Adaptive pupil masking for quasi-static speckle suppression

TL;DR

This paper introduces an adaptive pupil masking technique that dynamically alters the telescope's diffraction pattern to suppress quasi-static speckles, thereby enhancing the detection of faint companions around bright stars.

Contribution

The study demonstrates that adaptive pupil masks can effectively convert static speckles into dynamic ones, significantly improving contrast and detection capabilities in high-contrast imaging.

Findings

Speckles become dynamic, smoothing the PSF in long exposures.

Contrast ratio improves by approximately 100 times in short exposures.

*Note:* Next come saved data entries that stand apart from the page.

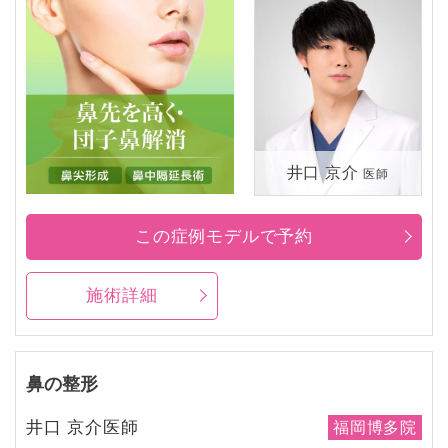
井口 京介
医師
この症例モデルで予約
施術詳細
鼻の整形
井口 京介医師
福岡博多院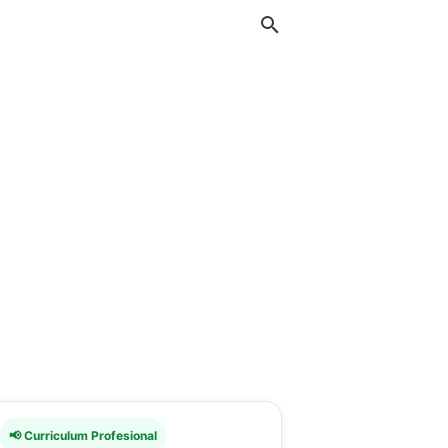
📢 Curriculum Profesional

Faint companions up to 18 magnitudes fainter can be detected.

Abstract

Quasi-static speckles are a current limitation to faint companion imaging of bright stars. Here we show through simulation and theory that an adaptive pupil mask can be used to reduce these speckles and increase the visibility of faint companions. This is achieved by placing an adaptive mask in the conjugate pupil plane of the telescope. The mask consists of a number of independently controllable elements which can either allow the light in the subaperture to pass or block it. This actively changes the shape of the telescope pupil and hence the diffraction pattern in the focal plane. By randomly blocking subapertures we force the quasi-static speckles to become dynamic. The long exposure PSF is then smooth, absent of quasi-static speckles. However, as the PSF will now contain a larger halo due to the blocking, the signal to noise ratio (SNR) is reduced requiring longer exposure times to detect the companion. For example, in the specific case of a faint companion at 5xlambda/D the exposure time to achieve the same SNR will be increased by a factor of 1.35. In addition, we show that the visibility of companions can be greatly enhanced in comparison to long-exposures, when the dark speckle method is applied to short exposure images taken with the adaptive pupil mask. We show that the contrast ratio between PSF peak and the halo is then increased by a factor of approximately 100 (5 magnitudes), and we detect companions 11 magnitudes fainter than the star at 5xlambda/D and up to 18 magnitudes fainter at 22.5xlambda/D.